Les neuroscientifiques appellent ces zones des plaques faciales et pensent qu'il s'agit de réseaux de neurones avec les fonctions spécialisées associées à la reconnaissance faciale. Ces dernières années, les chercheurs ont commencé à démêler ce que fait chacun de ces patchs. Cependant, la façon dont ils fonctionnent tous ensemble est mal comprise.
Aujourd'hui, nous avons un aperçu de ce problème grâce au travail d'Amirhossein Farzmahdi à l'Institut de recherche sur les sciences fondamentales de Téhéran, en Iran, et de quelques amis du monde entier. Ces types ont construit un certain nombre de réseaux de neurones, chacun ayant les mêmes fonctions que celles trouvées dans le cerveau des singes. Ils les ont ensuite réunis pour voir comment ils fonctionnent dans leur ensemble.
Le résultat est un réseau de neurones capable de reconnaître les visages avec précision. Mais ce n'est pas tout. Le réseau affiche également de nombreuses propriétés idiosyncrasiques de la reconnaissance faciale chez les humains et les singes, par exemple, l'incapacité de reconnaître facilement les visages lorsqu'ils sont à l'envers.
Le nouveau réseau de neurones se compose de six couches, les quatre premières étant formées pour extraire les caractéristiques primaires. Les deux premiers reconnaissent les bords, un peu comme deux zones du cortex visuel appelées V1 et V2. Les deux couches suivantes reconnaissent les parties du visage, telles que le motif des yeux, du nez et de la bouche. Ces couches simulent le comportement de parties du cerveau appelées V4 et les neurones IT antérieurs.
Le cinquième calque est entraîné à reconnaître le même visage sous différents angles. Il est connu sous le nom de couche sélective de la vue et inspiré des parties du cerveau des singes appelées patchs du milieu du visage.
La couche finale associe le visage à une identité. C'est ce qu'on appelle la couche sélective d'identité et simule une partie du cerveau simien connue sous le nom de patch de la face antérieure.
Farzmahdi et ses collaborateurs forment les couches du système à l'aide de différentes bases de données d'images. Par exemple, l'un des ensembles de données contient 740 images de visage composées de 37 vues différentes de 20 personnes. Un autre ensemble de données contient des images de 90 personnes prises sous 37 angles de vue différents. Ils disposent également d'un certain nombre d'ensembles de données pour évaluer les propriétés spécifiques du réseau neuronal.
Après avoir formé le réseau de neurones, Farzmahdi et co l'ont mis à l'épreuve. En particulier, ils testent si le réseau présente des comportements humains connus lors de la reconnaissance des visages.
Par exemple, diverses études comportementales ont montré que les humains reconnaissent plus facilement les visages lorsqu'ils sont vus d'un point de vue de trois quarts contenant, c'est-à-dire à mi-chemin entre un frontal complet et un profil.
Curieusement, Farzmahdi et co affirment que leur réseau se comporte de la même manière : l'angle de vision optimal est la même vue de trois quarts que les humains préfèrent.

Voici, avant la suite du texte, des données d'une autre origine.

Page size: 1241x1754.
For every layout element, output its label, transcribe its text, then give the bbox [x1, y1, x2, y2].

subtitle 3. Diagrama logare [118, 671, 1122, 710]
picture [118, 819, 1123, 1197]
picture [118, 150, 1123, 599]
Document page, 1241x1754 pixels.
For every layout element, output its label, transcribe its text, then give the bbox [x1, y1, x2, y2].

Une autre caractéristique curieuse de la reconnaissance des visages humains est qu'il est beaucoup plus difficile de reconnaître les visages lorsqu'ils sont à l'envers. Et le réseau neuronal de Farzmahdi and co montre exactement la même propriété.
De plus, il démontre également l'effet de visage composite. Cela se produit lorsque des images identiques du haut d'un visage sont alignées avec différentes moitiés inférieures, auquel cas les humains les perçoivent comme étant des personnes différentes. Les neuroscientifiques disent que cela suggère que la reconnaissance faciale ne fonctionne qu'au niveau des visages entiers plutôt que par parties.
Farzmahdi et co affirment que leur nouveau réseau de neurones se comporte exactement de la même manière. Il considère les visages composites comme de nouvelles identités, suggérant que le réseau doit reconnaître les visages dans leur ensemble, tout comme les humains.
Enfin, Farzmahdi et co affirment que lorsque leur réseau de neurones est formé à l'aide de visages d'une race spécifique, il est beaucoup plus difficile d'identifier les visages d'une race différente. Encore une fois, c'est un phénomène bien connu chez l'homme. Les gens sont meilleurs pour identifier les visages de leur propre race que les autres races, un effet connu sous le nom d'effet autre race, disent-ils.
C'est un travail intéressant car aucun autre système de reconnaissance faciale n'a été capable de reproduire ces caractéristiques biologiques. Les résultats suggèrent que Farzmahdi et co ont trouvé pour la première fois un moyen intéressant de reproduire ces comportements humains et singes dans un système artificiel. Notre modèle proposé… explique les caractéristiques de réponse neuronale des patchs de visage de singe ; ainsi que plusieurs phénomènes comportementaux observés chez l'homme, disent-ils.
Le processus derrière ce travail est presque aussi fascinant que le résultat. Ces gars-là ont pris certaines structures trouvées dans le cerveau des singes, ont construit un système synthétique basé sur les structures et ont ensuite découvert que le comportement artificiel correspond au comportement biologique.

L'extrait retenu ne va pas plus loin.